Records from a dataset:
● ● ● ●
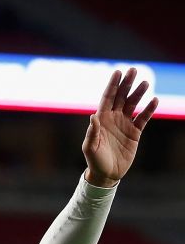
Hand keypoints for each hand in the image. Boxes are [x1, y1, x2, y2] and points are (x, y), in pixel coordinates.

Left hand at [82, 68, 158, 186]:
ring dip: (138, 93)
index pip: (107, 98)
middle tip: (134, 70)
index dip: (112, 85)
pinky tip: (154, 100)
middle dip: (127, 84)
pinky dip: (149, 109)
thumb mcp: (90, 147)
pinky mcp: (135, 132)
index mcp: (101, 119)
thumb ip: (92, 132)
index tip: (118, 72)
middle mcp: (113, 118)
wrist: (106, 174)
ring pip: (133, 104)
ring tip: (145, 83)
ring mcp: (124, 124)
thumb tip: (93, 116)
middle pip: (121, 97)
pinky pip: (143, 118)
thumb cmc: (94, 160)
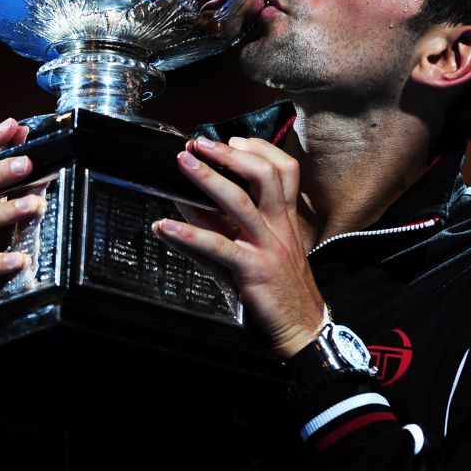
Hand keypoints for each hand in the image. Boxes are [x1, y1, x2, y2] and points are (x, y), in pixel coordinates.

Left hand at [152, 135, 325, 358]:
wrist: (304, 331)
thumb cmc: (283, 290)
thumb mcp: (267, 251)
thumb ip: (232, 227)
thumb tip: (193, 206)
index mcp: (285, 219)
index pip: (284, 170)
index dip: (259, 148)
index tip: (232, 139)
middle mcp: (279, 227)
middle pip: (264, 176)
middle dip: (230, 154)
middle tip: (200, 143)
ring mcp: (267, 247)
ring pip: (240, 203)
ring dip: (208, 179)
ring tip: (184, 164)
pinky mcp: (253, 271)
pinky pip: (218, 248)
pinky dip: (188, 234)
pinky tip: (165, 226)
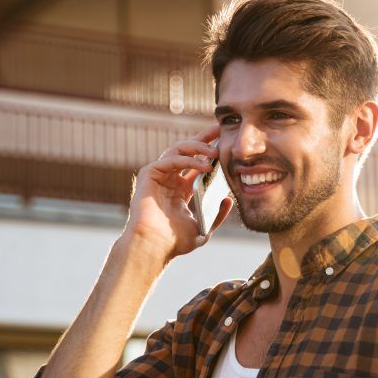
● ● ● ●
EXERCISE DETAILS: What you return must match the records line for line, with the pictures left out.

ANSWER SPACE:
Hand keypoints for each hand in the image. Boxes are [x1, y1, x2, y2] and points are (x, y), in pixel coordinates.

Left hand at [82, 68, 158, 186]:
ring dip: (138, 93)
index pip: (107, 98)
middle tip: (134, 70)
index dip: (112, 85)
pinky tip: (154, 100)
middle dip: (127, 84)
pinky dip: (149, 109)
thumb mcp: (90, 147)
pinky mcp: (135, 132)
index mcp: (101, 119)
thumb ip: (92, 132)
index tip: (118, 72)
middle mcp: (113, 118)
wrist: (106, 174)
ring pip: (133, 104)
ring tip: (145, 83)
ring mcp: (124, 124)
thumb tip: (93, 116)
middle pip: (121, 97)
pinky pip: (143, 118)
thumb cmc: (94, 160)
Hand keypoints for each hand in the image. Boxes are [x1, y1, x2, y2] and points are (x, y), in pixel coordinates.

Left hand at [152, 135, 325, 358]:
wrist: (304, 331)
thumb cmc: (283, 290)
thumb mcp: (267, 251)
thumb ip: (232, 227)
thumb tip: (193, 206)
index mcp: (285, 219)
index pip: (284, 170)
index dip: (259, 148)
index tip: (232, 139)
middle mcp: (279, 227)
middle pip: (264, 176)
middle dip: (230, 154)
middle tip: (200, 143)
ring mcp: (267, 247)
ring pip: (240, 203)
ring dip: (208, 179)
ring tip: (184, 164)
pinky mcp: (253, 271)
pinky pip: (218, 248)
pinky dip: (188, 234)
pinky tip: (165, 226)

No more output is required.